The resignation of Jackie Contreras, effective Sept. 16, is the third departure by an agency director in nine months. Trish Ploehn, the embattled former chief, was forced out in December. In May, her replacement, Antonia Jimenez, quit after defying the Board of Supervisors' plan to reform the Department of Children and Family Services.
The agency has been under scrutiny since reports in The Times that more than 70 children had died since 2008 of abuse or neglect after coming to the attention of county social workers. Many of those deaths, county officials have confirmed, involved serious case management errors.
On Monday, The Times reported that supervisors are defying a state subpoena for county records involving deaths of children under the department's oversight.
Contreras was Ploehn's second in command and was elevated to head of the department in May. Department spokesman Nishith Bhatt confirmed that Contreras will return to a job at Casey Family Programs, a Seattle-based foundation dedicated to improving the child welfare system.
Contreras has bounced between the county department and the foundation over the last decade. After three years as a deputy director in Los Angeles County, in 2007 she became Casey's senior director for strategic consulting. In early 2010, she returned to the county to become Ploehn's No. 2.
Bhatt said her departure was not related to the ongoing turmoil at the agency.

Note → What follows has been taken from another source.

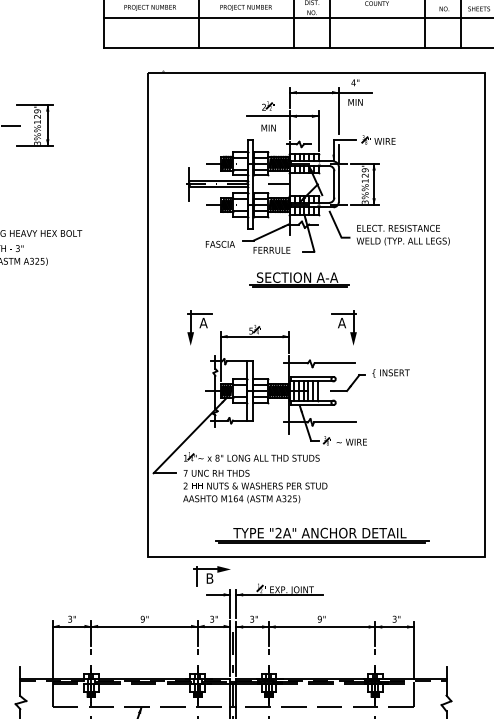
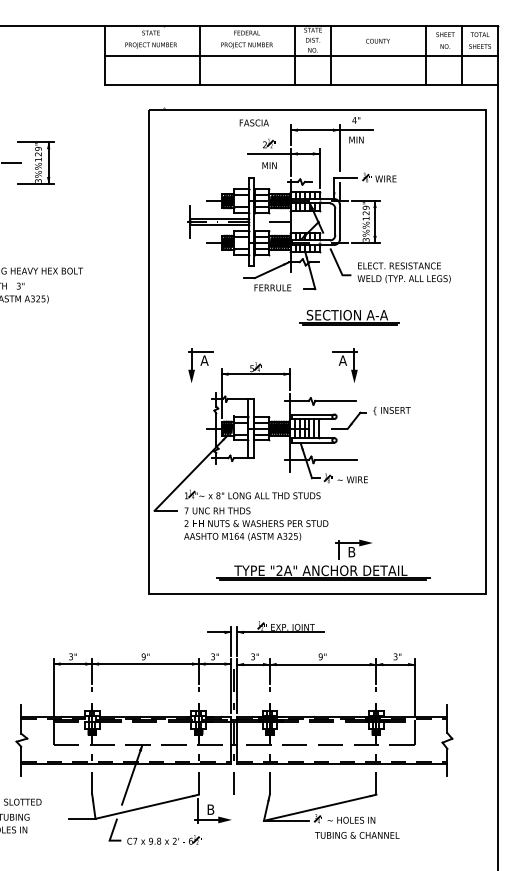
text: (219, 243) -> (253, 122), moved
part: (299, 279) -> (349, 317), moved
part: (211, 575) -> (353, 549), moved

"She is looking forward to taking on the challenges in the new role she is going to be in," Bhatt said. Contreras did not return a call requesting comment.

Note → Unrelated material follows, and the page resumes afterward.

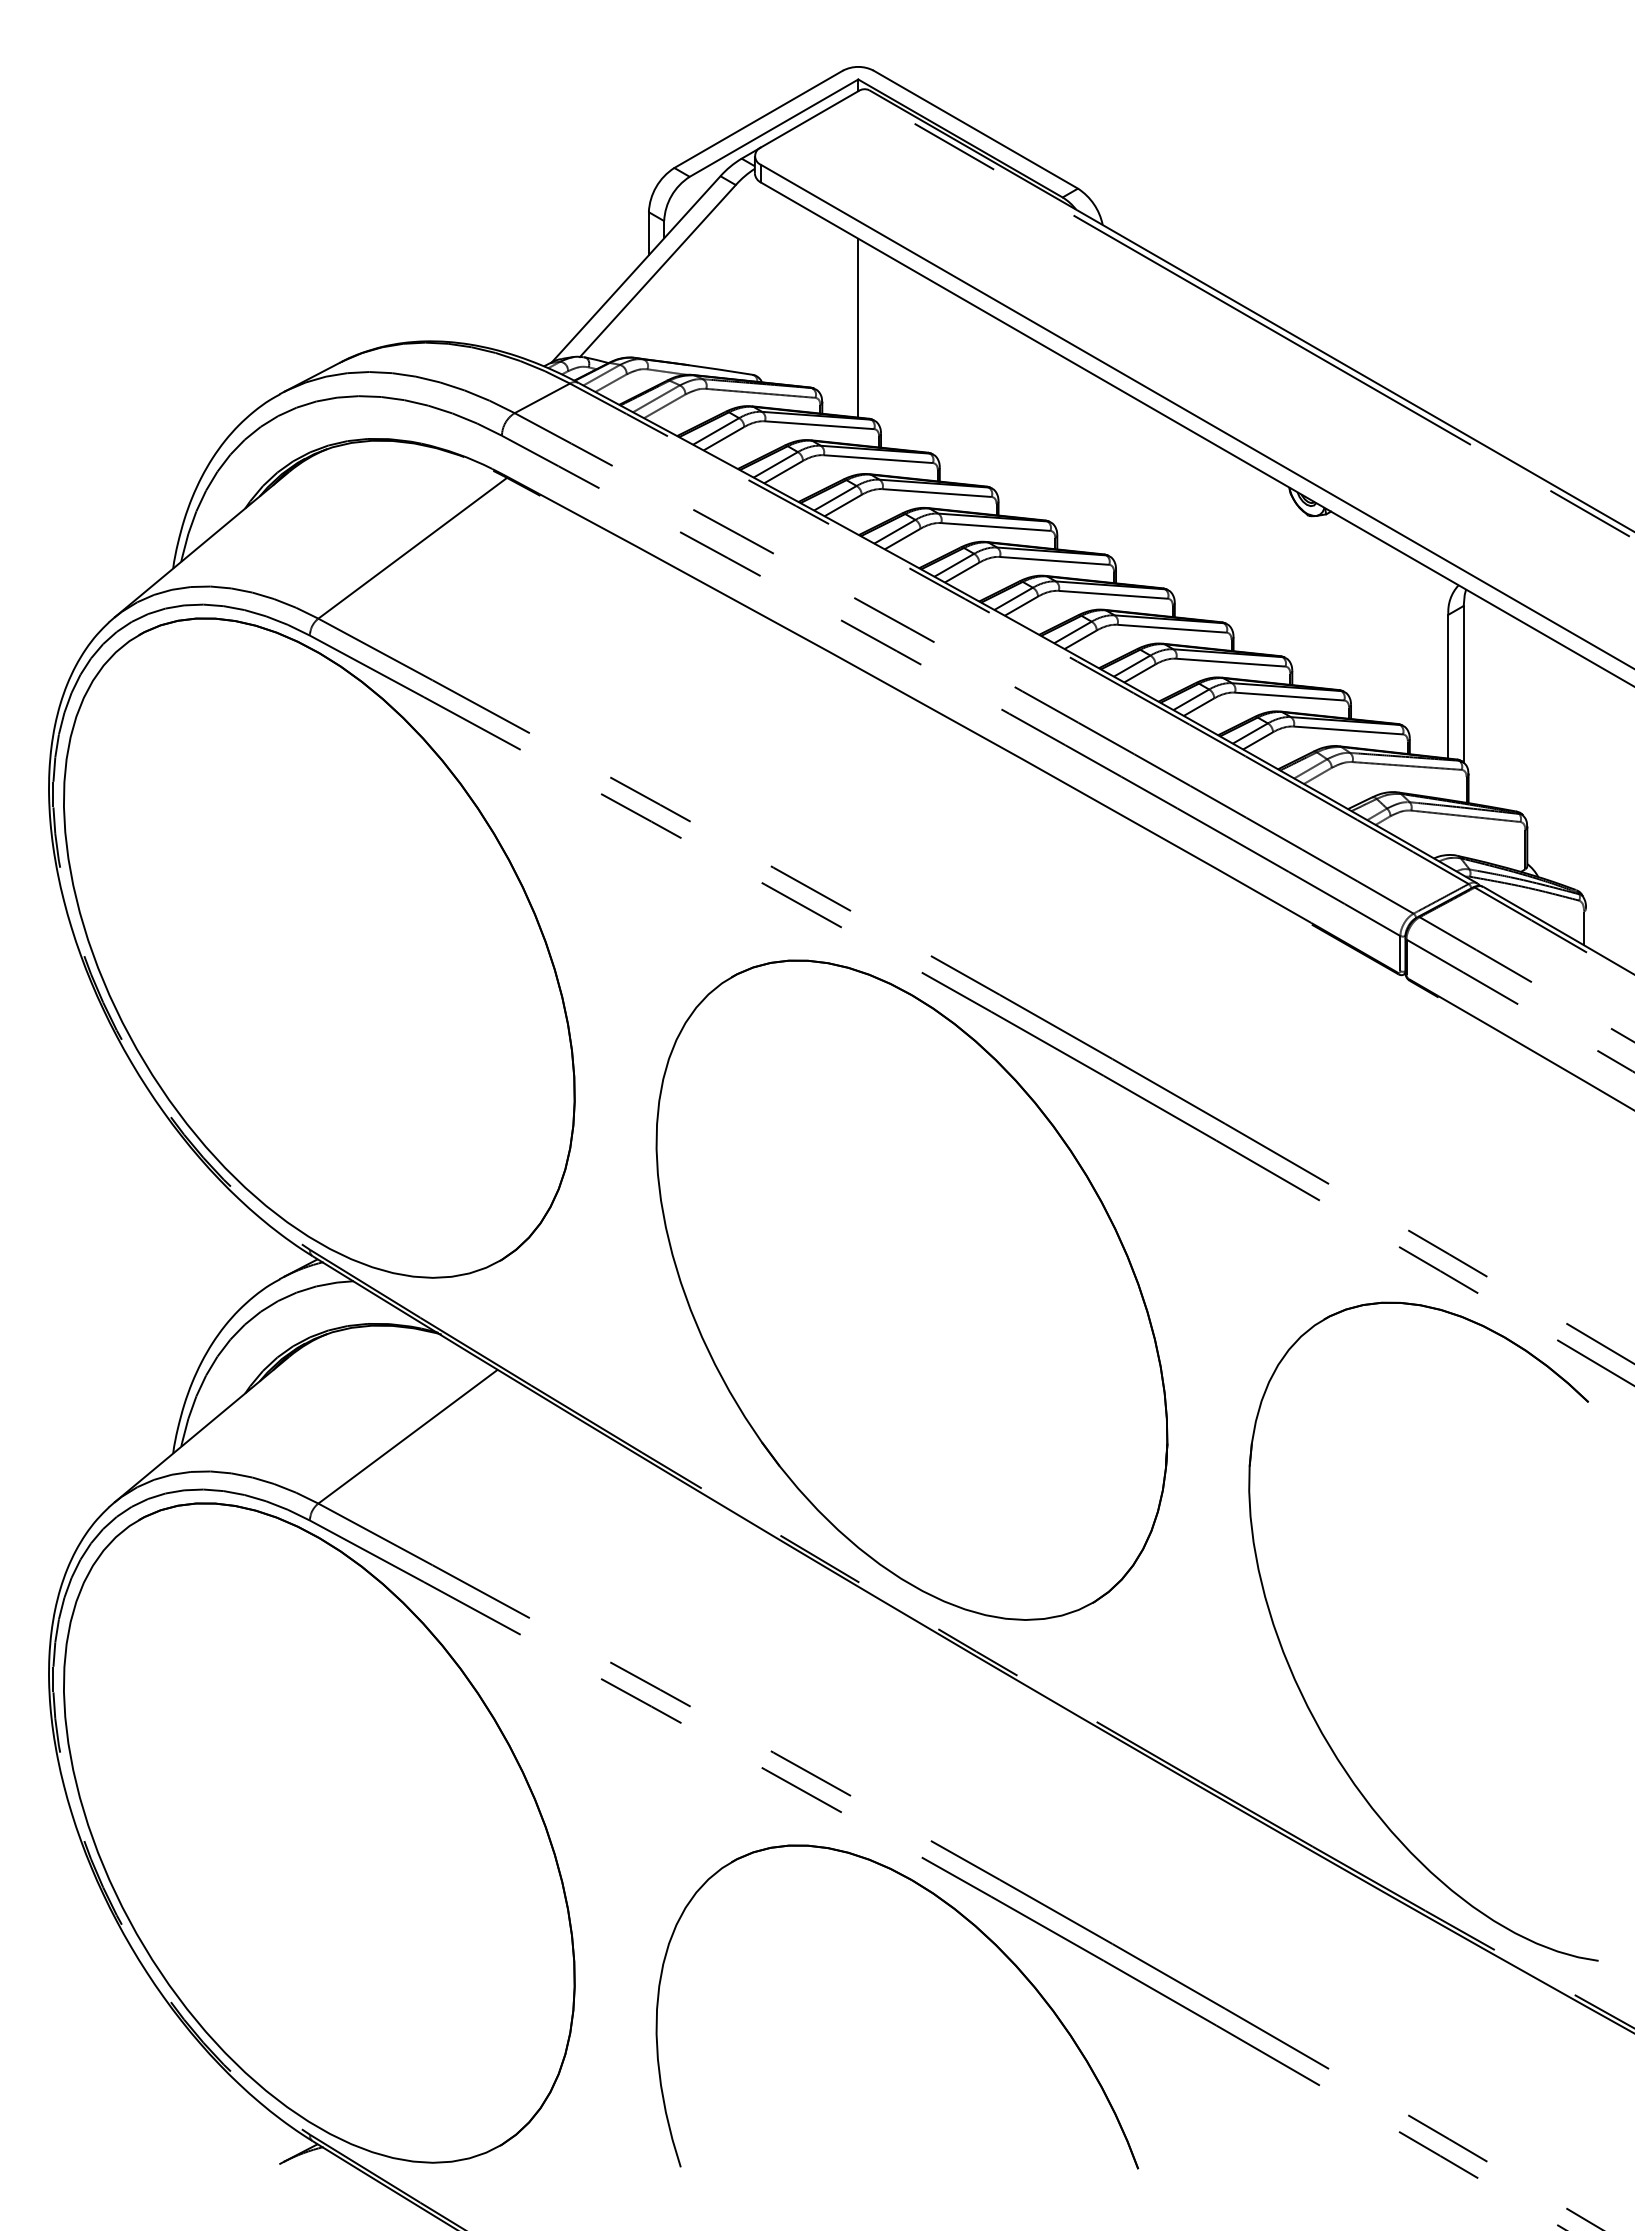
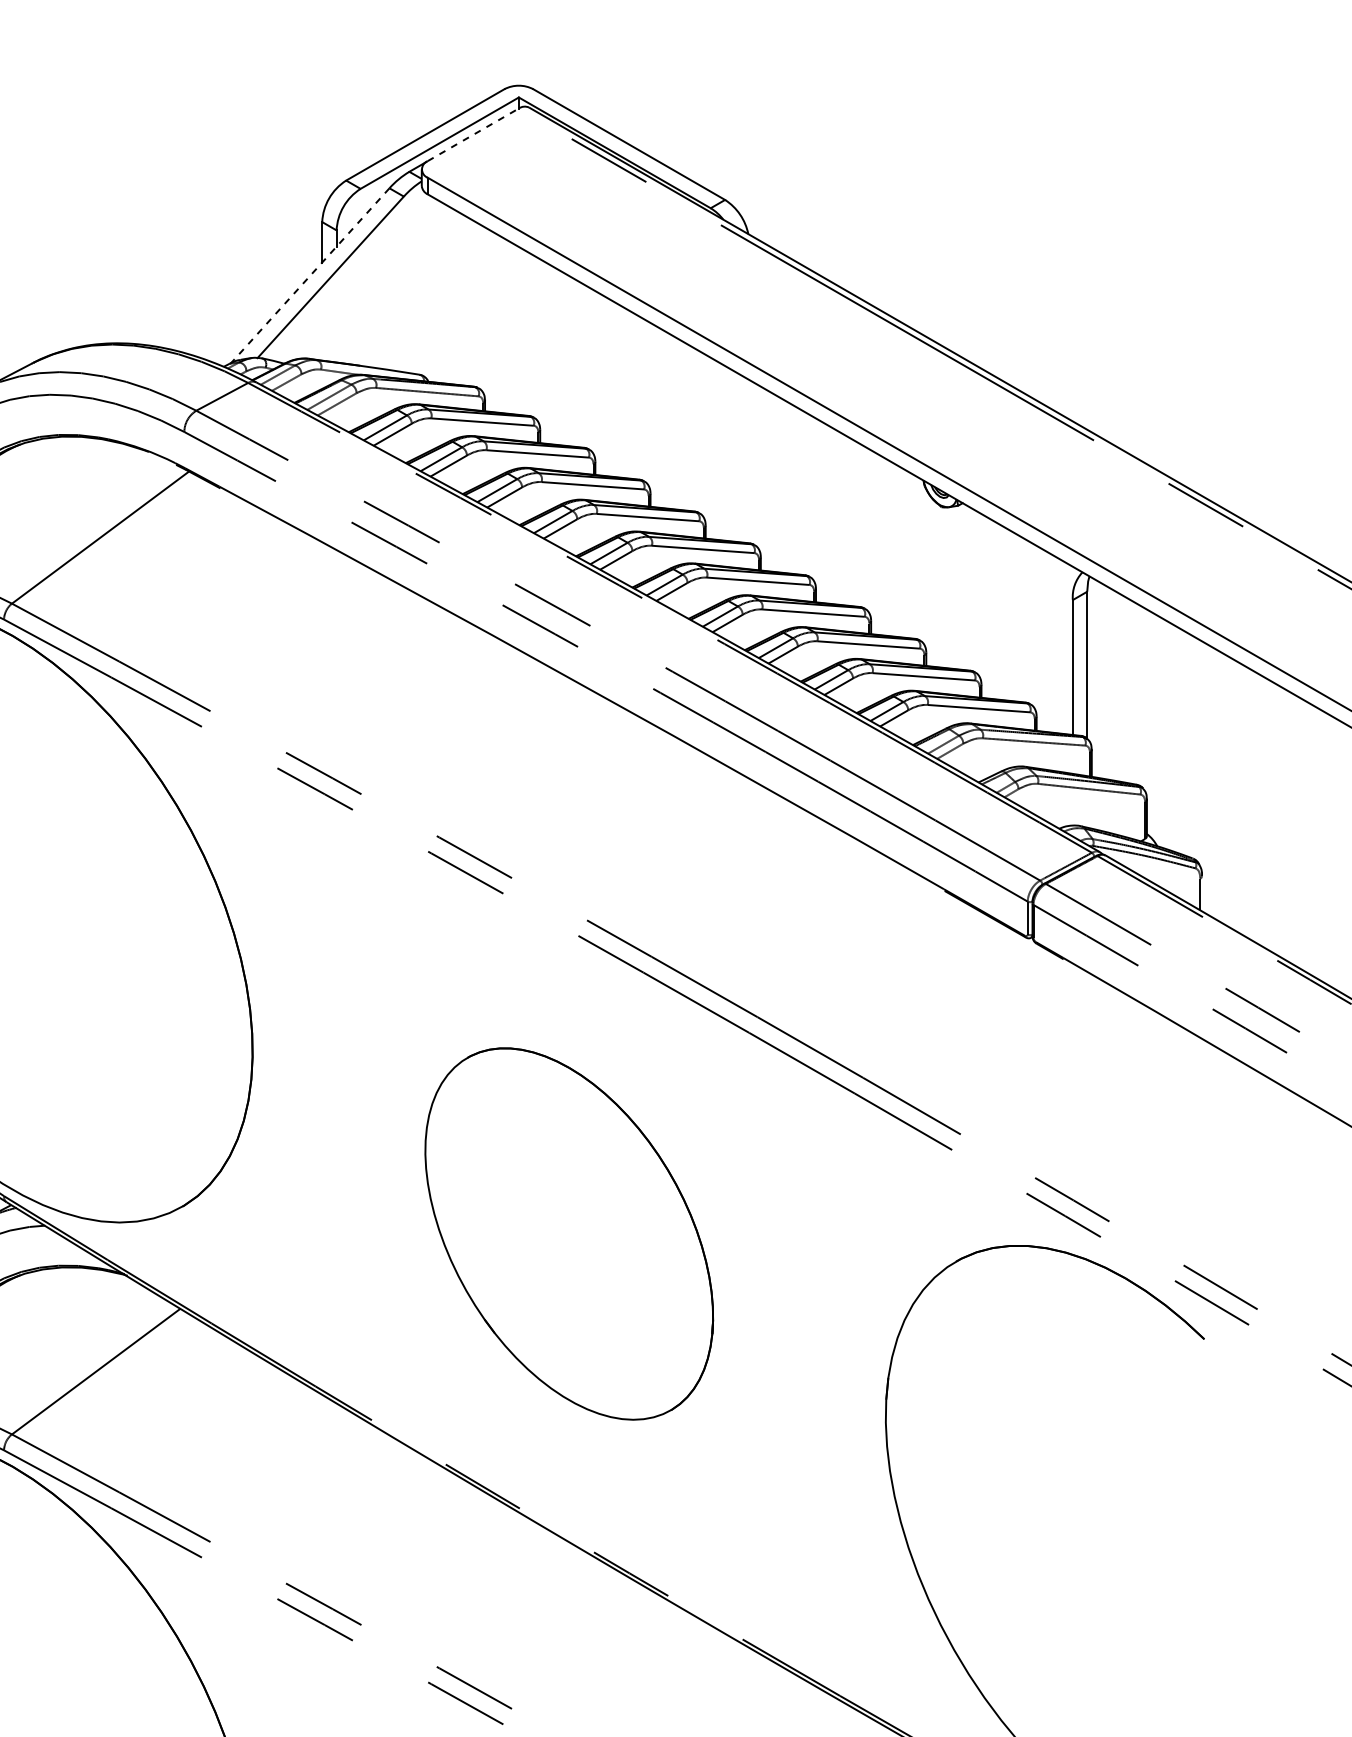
line: (810, 119) -> (473, 135), solid -> dashed
line: (636, 269) -> (310, 275), solid -> dashed
line: (858, 327) -> (519, 330), removed
part: (911, 1289) -> (568, 1233), size x0.6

Contreras faced scrutiny soon after her arrival last year after she was accused of conducting a search without a warrant on a senior official who, department officials believed, was sharing confidential information about children's deaths with The Times.
When Contreras took the interim job in May, supervisors signaled that she was not a candidate to lead the department permanently. At the time, a four-month search for a permanent director had yielded one candidate, but he took another job.
It was not immediately clear who would take over for Contreras, who did not appoint a chief deputy director after she assumed the top job.
Concerned about turmoil at the agency, a majority of the supervisors voted in May to strip authority over the department from county Chief Executive William T Fujioka and return it to the board.